/---
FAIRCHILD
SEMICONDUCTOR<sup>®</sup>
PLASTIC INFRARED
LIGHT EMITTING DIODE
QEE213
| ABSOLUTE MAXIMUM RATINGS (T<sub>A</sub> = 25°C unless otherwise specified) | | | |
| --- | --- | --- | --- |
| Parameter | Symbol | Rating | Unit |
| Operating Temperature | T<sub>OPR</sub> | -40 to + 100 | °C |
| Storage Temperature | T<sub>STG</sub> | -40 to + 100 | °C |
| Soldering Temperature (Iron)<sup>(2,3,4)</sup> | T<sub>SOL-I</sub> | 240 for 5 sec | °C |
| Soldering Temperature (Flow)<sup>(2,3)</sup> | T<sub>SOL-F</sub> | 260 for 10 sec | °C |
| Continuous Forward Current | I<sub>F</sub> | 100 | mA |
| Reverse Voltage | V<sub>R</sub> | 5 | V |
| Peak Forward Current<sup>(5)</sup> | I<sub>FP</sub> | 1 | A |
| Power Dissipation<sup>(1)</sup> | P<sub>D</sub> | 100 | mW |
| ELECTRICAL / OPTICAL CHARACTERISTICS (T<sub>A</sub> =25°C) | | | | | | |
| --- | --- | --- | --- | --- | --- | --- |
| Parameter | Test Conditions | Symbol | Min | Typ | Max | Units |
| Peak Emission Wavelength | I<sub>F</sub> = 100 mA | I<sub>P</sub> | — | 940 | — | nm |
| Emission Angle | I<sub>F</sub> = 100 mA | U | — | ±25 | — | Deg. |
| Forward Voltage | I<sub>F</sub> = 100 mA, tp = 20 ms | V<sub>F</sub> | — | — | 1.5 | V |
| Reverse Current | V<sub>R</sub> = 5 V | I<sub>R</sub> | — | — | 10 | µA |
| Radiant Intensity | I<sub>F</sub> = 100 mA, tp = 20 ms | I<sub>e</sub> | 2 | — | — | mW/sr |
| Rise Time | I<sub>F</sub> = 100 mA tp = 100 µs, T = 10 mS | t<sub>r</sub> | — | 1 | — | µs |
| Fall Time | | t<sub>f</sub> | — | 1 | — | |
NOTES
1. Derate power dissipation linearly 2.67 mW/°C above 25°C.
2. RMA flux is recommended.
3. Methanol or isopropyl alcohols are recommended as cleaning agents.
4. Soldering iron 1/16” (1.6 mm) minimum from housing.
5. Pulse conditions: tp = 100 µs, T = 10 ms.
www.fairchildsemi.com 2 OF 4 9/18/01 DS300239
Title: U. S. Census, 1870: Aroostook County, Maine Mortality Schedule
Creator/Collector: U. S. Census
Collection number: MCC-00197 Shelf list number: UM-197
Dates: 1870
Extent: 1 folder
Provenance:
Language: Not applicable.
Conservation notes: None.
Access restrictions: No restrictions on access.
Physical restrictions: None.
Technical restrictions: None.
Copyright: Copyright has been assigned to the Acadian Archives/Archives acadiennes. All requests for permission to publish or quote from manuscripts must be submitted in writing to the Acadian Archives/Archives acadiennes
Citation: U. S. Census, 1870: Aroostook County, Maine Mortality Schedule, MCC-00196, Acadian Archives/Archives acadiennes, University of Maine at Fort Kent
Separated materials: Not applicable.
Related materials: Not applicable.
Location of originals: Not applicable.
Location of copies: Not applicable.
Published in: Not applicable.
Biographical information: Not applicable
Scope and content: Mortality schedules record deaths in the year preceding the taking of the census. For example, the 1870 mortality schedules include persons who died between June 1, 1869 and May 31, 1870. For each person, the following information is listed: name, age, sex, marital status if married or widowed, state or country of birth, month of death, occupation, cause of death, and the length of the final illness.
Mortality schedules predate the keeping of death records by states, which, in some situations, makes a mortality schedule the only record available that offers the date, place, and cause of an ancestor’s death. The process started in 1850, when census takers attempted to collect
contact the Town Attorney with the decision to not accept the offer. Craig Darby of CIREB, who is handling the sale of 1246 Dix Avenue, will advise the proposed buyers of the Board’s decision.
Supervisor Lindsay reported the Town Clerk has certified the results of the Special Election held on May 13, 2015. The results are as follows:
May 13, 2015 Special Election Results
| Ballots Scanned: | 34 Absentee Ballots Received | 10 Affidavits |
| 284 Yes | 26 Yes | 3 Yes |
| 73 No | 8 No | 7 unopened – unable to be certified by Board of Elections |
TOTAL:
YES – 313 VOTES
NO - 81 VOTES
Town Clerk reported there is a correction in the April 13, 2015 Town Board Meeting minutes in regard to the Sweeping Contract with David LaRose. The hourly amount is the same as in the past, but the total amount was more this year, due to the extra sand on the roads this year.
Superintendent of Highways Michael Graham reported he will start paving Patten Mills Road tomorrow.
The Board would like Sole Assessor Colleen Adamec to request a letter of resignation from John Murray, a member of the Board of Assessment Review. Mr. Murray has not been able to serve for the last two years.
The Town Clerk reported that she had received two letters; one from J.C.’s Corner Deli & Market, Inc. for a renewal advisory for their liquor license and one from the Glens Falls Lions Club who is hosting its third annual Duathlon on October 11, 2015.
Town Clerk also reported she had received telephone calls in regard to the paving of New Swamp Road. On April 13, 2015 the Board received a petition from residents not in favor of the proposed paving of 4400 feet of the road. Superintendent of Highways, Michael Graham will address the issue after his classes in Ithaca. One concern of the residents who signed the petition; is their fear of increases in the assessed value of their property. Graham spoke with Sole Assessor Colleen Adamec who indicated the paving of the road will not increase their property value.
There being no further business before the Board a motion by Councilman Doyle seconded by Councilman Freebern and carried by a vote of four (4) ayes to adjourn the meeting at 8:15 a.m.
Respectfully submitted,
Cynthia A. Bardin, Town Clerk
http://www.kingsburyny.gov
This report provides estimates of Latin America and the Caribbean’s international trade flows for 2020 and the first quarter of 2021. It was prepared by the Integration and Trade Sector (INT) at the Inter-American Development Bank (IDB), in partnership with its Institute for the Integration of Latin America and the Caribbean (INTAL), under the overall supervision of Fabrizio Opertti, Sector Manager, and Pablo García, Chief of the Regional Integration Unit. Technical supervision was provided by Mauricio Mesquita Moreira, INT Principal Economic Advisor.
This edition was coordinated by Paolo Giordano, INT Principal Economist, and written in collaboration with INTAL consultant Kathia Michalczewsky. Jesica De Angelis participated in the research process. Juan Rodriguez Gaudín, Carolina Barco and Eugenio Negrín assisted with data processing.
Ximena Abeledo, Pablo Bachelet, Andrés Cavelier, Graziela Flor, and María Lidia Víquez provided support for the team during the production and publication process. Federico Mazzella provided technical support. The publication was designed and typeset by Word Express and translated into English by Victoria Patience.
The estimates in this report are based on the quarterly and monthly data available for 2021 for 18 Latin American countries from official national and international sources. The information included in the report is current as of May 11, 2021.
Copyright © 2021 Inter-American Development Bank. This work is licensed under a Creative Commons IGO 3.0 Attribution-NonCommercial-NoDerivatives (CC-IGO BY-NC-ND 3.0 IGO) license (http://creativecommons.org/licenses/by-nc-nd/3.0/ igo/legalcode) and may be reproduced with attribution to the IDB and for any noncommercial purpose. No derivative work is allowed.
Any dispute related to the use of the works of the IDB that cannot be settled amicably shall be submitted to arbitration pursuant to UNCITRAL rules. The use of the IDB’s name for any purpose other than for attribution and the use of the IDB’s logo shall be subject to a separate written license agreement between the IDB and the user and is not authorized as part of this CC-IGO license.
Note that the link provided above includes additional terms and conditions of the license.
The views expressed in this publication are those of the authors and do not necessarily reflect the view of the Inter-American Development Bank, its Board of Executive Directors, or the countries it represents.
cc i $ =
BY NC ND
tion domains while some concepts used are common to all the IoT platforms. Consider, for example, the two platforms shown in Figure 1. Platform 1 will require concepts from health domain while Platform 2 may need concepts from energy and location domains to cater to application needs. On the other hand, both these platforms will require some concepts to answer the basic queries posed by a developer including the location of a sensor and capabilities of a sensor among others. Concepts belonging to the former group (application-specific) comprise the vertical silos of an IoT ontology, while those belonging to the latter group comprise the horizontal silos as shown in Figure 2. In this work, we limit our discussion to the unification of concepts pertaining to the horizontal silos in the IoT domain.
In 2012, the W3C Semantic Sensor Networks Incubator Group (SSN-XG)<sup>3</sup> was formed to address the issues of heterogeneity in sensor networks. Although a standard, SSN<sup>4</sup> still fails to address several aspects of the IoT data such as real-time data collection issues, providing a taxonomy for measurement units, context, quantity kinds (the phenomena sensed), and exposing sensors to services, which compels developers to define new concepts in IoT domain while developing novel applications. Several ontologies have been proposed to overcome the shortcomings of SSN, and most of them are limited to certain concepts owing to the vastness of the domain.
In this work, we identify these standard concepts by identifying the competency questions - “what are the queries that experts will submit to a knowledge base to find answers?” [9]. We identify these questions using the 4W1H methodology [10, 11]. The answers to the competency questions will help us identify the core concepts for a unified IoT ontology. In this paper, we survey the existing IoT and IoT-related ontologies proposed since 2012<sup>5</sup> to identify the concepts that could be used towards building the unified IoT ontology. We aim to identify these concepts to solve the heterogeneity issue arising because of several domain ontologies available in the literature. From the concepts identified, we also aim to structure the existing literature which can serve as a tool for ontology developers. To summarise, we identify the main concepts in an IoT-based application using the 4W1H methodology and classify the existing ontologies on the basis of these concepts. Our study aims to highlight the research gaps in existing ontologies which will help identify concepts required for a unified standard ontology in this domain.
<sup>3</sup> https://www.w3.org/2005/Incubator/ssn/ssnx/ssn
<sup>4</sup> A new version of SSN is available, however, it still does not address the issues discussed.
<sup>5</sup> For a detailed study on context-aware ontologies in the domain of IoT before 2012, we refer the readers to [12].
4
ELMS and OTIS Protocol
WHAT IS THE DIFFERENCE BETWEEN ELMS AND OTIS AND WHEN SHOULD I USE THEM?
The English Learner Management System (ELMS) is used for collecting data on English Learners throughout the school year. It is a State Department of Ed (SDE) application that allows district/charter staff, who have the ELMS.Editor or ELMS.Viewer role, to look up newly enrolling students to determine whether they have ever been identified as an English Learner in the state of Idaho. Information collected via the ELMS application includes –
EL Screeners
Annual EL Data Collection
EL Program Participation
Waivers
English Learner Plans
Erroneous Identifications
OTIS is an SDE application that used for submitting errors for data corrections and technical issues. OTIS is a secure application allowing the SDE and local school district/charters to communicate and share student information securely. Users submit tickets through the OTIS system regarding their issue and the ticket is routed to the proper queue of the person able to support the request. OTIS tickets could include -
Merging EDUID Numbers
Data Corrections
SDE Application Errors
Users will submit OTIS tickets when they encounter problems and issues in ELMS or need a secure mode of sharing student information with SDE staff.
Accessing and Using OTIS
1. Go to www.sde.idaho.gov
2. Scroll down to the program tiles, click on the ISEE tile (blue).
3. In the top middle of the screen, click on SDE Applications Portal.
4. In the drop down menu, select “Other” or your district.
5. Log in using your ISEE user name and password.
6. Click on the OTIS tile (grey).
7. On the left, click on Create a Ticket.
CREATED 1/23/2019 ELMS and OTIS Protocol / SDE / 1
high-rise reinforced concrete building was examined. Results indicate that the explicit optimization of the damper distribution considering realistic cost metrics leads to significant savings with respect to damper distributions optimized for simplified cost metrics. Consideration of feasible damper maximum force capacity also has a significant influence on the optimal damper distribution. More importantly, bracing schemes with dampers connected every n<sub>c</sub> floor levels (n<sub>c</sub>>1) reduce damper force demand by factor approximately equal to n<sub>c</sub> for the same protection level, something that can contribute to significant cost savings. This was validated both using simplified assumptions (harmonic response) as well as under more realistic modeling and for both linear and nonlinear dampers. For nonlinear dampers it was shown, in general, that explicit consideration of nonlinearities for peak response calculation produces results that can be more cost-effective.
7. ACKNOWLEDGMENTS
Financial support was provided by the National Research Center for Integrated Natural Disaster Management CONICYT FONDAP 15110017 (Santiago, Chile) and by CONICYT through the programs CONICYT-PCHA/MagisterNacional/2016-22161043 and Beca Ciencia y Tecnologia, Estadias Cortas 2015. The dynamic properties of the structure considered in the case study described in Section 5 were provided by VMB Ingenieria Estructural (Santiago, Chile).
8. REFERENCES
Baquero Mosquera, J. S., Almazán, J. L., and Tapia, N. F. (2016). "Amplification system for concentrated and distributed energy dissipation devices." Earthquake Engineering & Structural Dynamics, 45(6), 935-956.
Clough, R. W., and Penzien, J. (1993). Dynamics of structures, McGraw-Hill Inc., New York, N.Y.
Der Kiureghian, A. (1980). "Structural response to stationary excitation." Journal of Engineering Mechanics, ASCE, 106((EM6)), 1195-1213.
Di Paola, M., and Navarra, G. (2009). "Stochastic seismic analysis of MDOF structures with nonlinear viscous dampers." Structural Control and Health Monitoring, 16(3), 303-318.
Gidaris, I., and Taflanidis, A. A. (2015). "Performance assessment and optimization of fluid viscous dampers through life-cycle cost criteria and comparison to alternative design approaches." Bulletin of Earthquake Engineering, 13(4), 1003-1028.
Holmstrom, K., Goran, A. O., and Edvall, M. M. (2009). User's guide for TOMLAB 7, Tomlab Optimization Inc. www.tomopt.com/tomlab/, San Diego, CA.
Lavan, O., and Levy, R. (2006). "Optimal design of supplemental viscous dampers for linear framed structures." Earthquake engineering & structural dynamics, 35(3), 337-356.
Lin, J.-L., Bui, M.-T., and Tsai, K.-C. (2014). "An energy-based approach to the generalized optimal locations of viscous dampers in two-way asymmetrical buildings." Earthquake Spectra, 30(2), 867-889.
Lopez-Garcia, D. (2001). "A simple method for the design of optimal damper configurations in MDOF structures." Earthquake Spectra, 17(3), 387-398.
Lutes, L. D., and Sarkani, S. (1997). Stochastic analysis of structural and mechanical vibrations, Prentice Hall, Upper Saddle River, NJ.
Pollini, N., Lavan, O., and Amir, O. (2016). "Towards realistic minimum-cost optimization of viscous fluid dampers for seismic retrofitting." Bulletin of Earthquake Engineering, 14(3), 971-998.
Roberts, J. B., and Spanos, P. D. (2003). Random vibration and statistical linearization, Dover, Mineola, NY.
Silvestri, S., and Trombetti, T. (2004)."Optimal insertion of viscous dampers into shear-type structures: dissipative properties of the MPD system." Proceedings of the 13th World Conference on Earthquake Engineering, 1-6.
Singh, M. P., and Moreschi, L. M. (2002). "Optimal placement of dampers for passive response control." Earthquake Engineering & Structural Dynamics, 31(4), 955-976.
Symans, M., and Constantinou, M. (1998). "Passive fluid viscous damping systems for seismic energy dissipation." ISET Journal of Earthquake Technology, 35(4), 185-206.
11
\---
Filter the listing for the word "Special" and copy each line that has it.

Supervisor Lindsay reported the Town Clerk has certified the results of the Special Election held on May 13, 2015. The results are as follows:
May 13, 2015 Special Election Results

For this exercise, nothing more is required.